2 general types of wind events will cause failure . . .
First is force . . . think of a 60 mph sustained wind pushing on any direction. What does that do to the poles and support system ? What will break and what can you do to avoid the breaking ? There's just too many variations of pole size, pole material, connections, ropes, seams etc. to say for sure what gives in a particular scenario, but it can help to physically push on your structure to see what happens, then visualize how it may go bad. Remember that strengthening one area will pass the load on to another area.

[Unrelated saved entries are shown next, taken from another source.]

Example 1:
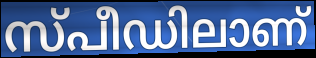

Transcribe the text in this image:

സ്പീഡിലാണ്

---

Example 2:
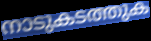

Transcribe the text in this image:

നാടുകടത്തുക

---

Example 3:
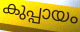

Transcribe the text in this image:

കുപ്പായം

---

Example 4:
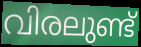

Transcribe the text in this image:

വിരലുണ്ട്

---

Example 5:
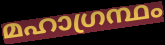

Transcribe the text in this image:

മഹാഗ്രന്ഥം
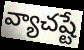
వ్యాచష్టే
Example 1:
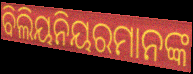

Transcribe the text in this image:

ବିଲିୟନିୟରମାନଙ୍କ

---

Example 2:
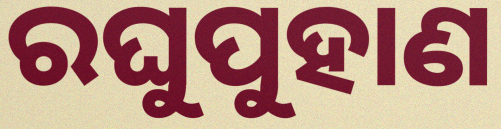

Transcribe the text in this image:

ରଘୁପୁହାଣ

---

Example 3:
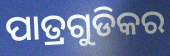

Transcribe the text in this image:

ପାତ୍ରଗୁଡିକର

The second, and more common issue, is constant flapping and fluttering, which can work stakes loose, fray and break rope, pull pole junctions apart, etc. This then causes a failure in the structure and resulting coming apart of lots of parts which then flutter more and then . . . bam, nothing left but shreds of fabric and broken poles. If you want to geek out search for aerodynamic flutter and how it can cause catastrophic failure.
Anyway, the perfect storm of destruction combines both of the above, where you have a force that is distorting the tent structure, which is causing the connections to start to slip. Then fluttering, which loosens them more, then one joint slips out, which causes a rope to go slack and then everything collapses. A common failure point is the slip together poles with bungee in the middle, the can pull apart. Or the fiberglass breaks right at the edge of the aluminum connector. Double check after the tent is pitched to see if the poles are all fully seated in the connectors. Check again after a storm.

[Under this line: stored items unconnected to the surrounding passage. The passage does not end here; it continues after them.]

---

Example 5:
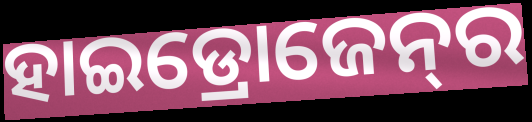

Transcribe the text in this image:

ହାଇଡ୍ରୋଜେନ୍‌ର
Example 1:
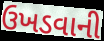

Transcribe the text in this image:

ઉખડવાની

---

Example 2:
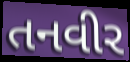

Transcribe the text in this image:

તનવીર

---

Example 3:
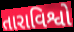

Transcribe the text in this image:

તારાવિશ્વો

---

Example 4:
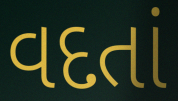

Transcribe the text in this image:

વદતાં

So, yeah, to start with use rebar, that way at least fluttering won't pull your stakes out and most of your tent at least won't blow away. Second thing I recommend is using bungee cord or bungee balls on every guy rope. This will hold the rope in tension but provide some give and reduce flutter destruction. The other, and equally important, thing is to be at your camp during the first big storm so you can watch what fails and fix it.
There's not really a good way to orient your tent for wind in my experience. The prevailing winds are often from Gerlach (SW) but storm winds (strongest) can be from any direction. My preference is to orient the tent so I maximize the cooling effect of the shade given the sun path.